# Data preprocessing 
----
Downloading dataset enwik8 from https://mattmahoney.net/dc/textdata.html \
Processing the data to convert it into a pretokenized binary file.

In [1]:
%load_ext autoreload
%autoreload 2

In [2]:
DATA_CACHE_DIR = "/home/rod/storage/enwik8"

In [3]:
import os
import glob
import numpy as np
import pathlib
import pickle

In [4]:
# create a list of char for the tokenizer
dp = pathlib.Path("/home/rod/storage/enwik8/enwik8")
with open(dp, "r") as f:
    characters = "".join(list(set(f.read())))

with open(pathlib.Path(dp.parent/"char.pkl"), 'wb') as f:
    pickle.dump(characters, f)

In [5]:
# sanity check
with open(pathlib.Path(dp.parent/"char.pkl"), 'rb') as f:
    char = pickle.load(f)
characters == char

True

In [None]:
char

In [7]:
len(char)

6064

## Tokenizing the data

In [11]:
import sys
sys.path.append("/home/rod/Projects/llama")

In [12]:
from tokenizer import SimpleTokenizer

In [13]:
with open("/storage/enwik8/enwik8", "r") as f:
        data = f.read()

In [14]:
print(data[:100], len(data))

<mediawiki xmlns="http://www.mediawiki.org/xml/export-0.3/" xmlns:xsi="http://www.w3.org/2001/XMLSch 99621832


In [16]:
print(data[22500:26000])

t==
{{seealso|Anarcho-syndicalism}}

[[Image:Flag of Anarcho syndicalism.svg|thumb|175px|The red-and-black flag, coming from the experience of anarchists in the labour movement, is particularly associated with anarcho-syndicalism.]]

[[Anarcho-syndicalism]] was an early 20th century working class movement seeking to overthrow capitalism and the state to institute a worker controlled society.

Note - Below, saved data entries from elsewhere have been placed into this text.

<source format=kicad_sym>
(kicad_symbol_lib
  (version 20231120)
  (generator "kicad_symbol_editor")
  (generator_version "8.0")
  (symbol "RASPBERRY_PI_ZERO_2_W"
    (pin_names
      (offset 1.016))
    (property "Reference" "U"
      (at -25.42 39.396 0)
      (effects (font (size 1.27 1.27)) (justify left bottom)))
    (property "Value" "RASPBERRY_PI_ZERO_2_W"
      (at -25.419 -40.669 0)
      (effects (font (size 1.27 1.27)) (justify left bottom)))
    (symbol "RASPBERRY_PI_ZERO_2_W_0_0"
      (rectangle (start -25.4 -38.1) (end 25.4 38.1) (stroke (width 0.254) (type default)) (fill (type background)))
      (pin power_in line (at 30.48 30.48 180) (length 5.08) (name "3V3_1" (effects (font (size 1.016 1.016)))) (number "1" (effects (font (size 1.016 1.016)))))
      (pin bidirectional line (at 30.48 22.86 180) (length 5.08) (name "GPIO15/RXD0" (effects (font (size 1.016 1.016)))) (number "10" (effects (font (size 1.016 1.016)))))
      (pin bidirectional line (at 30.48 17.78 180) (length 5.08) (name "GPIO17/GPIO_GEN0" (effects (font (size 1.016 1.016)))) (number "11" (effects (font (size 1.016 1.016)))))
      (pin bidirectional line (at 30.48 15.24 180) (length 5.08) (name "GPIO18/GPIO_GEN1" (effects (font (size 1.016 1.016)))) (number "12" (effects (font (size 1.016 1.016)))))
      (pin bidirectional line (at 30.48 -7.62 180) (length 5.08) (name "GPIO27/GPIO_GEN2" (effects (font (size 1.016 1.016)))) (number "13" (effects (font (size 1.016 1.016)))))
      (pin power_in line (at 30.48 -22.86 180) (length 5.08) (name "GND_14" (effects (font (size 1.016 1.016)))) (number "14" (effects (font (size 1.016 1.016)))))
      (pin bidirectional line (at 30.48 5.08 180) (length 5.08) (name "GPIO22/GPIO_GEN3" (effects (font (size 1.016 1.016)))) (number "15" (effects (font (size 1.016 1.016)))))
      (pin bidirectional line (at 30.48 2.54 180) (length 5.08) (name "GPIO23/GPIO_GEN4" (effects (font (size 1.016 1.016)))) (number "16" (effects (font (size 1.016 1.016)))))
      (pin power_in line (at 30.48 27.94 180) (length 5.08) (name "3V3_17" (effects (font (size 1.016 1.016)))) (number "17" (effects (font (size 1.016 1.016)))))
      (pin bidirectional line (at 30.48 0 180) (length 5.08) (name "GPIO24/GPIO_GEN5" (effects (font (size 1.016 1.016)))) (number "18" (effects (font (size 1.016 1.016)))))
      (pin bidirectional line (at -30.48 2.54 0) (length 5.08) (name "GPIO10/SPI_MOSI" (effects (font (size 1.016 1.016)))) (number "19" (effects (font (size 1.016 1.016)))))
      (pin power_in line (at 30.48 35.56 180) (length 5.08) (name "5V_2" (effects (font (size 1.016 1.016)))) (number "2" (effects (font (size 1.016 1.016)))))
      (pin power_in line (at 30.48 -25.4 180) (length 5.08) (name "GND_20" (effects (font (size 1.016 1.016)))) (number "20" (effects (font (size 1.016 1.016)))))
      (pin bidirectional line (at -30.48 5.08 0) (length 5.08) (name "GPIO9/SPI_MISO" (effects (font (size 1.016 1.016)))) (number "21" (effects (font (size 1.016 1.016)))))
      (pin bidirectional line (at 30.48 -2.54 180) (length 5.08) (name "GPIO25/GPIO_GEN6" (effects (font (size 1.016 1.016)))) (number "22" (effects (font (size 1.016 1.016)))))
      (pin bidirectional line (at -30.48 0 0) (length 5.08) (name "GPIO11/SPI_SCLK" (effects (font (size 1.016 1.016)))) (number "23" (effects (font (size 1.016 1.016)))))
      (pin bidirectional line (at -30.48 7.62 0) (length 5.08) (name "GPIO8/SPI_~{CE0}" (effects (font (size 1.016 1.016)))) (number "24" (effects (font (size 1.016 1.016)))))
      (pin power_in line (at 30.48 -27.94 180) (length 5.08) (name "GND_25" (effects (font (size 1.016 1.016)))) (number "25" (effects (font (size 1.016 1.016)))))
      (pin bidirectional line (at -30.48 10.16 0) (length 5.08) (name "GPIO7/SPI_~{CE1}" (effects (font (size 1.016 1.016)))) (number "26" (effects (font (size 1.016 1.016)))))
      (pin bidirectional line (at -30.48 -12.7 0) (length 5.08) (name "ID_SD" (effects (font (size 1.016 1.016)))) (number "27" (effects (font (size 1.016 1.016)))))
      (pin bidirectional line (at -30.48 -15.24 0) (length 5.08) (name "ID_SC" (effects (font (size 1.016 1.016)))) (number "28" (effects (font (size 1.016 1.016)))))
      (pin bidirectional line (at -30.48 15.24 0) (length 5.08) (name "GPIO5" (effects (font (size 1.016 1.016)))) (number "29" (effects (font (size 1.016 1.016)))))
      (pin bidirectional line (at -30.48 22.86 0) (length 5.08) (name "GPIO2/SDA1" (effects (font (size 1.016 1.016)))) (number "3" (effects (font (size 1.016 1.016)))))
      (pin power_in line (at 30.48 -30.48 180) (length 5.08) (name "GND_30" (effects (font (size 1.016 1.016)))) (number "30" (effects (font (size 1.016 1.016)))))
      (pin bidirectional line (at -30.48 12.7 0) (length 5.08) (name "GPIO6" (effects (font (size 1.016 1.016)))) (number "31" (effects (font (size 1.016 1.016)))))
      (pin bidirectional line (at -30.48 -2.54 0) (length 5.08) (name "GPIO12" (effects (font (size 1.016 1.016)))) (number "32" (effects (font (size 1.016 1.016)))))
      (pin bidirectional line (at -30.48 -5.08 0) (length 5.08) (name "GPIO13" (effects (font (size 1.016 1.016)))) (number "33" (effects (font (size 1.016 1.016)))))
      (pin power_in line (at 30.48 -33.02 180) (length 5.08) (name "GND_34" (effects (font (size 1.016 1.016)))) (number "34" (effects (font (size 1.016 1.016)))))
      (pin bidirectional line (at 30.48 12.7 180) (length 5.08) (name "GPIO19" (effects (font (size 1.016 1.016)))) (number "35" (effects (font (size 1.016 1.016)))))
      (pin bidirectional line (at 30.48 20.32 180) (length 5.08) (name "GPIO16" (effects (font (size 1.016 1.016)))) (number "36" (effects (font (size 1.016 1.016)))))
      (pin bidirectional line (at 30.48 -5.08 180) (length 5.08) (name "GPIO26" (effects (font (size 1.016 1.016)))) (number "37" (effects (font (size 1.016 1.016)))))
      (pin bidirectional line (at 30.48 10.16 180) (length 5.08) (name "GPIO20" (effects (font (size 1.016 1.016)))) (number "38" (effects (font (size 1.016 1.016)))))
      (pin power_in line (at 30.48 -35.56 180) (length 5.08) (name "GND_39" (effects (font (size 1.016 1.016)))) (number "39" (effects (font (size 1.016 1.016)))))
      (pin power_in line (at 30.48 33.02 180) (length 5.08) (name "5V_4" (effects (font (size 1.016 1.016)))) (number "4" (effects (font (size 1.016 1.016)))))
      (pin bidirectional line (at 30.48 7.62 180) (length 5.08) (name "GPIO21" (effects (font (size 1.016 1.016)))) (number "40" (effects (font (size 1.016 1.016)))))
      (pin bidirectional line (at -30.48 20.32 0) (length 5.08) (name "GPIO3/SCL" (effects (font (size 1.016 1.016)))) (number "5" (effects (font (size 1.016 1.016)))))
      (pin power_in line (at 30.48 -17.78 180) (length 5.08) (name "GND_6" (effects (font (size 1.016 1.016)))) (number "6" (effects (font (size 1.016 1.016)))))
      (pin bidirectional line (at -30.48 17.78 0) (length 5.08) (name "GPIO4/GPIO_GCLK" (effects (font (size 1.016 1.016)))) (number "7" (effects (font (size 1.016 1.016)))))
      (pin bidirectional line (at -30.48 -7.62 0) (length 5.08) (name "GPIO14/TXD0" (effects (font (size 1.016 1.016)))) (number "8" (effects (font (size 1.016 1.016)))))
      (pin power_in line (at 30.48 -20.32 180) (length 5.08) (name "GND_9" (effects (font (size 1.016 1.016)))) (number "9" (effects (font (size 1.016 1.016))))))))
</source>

The movement pursued [[industrial action]]s, such as [[general strike]], as a primary strategy. Many anarcho-syndicalists believed in [[anarchist communism]], though not all communists believed in syndicalism.

After the [[Paris Commune|1871 repression]] French anarchism reemerged, influencing the ''Bourses de Travails'' of autonomous workers groups and trade unions. From this movement the [[Confédération Générale du Travail]] (General Confederation of Work, CGT) was formed in 1895 as the first major anarcho-syndicalist movement. [[Emile Pataud]] and [[Emile Pouget]]'s writing for the CGT saw [[lib

In [17]:
enc = SimpleTokenizer()
tokens = enc.encode(data, False, False)
all_tok = np.array(tokens, dtype=np.uint16)

In [18]:
tokenized_filename = pathlib.Path("/home/rod/storage/enwik8/enwik8.bin")

with open(tokenized_filename, "wb") as f:
    f.write(all_tok.tobytes())

In [19]:
# Sanity check
a = np.fromfile(tokenized_filename, dtype=np.uint16)
print(a, a.shape)

[2963 2697 2802 ... 5612 1435 3369] (99621832,)


### Creating the split


In [21]:
b=a[:256 * (a.shape[0]//256)]
b = b.reshape((-1, 256))
np.random.shuffle(b)

In [23]:
t = int(0.9 * b.shape[0])
s = int(0.05 * b.shape[0])
start = 0
end = t
for split in ["train", "val", "test"]:
    tokenized_filename = pathlib.Path("/home/rod/storage/enwik8/enwik8_"+split+".bin")
    with open(tokenized_filename, "wb") as f:
        f.write(b[start:end].flatten().tobytes())
    start = end
    end += s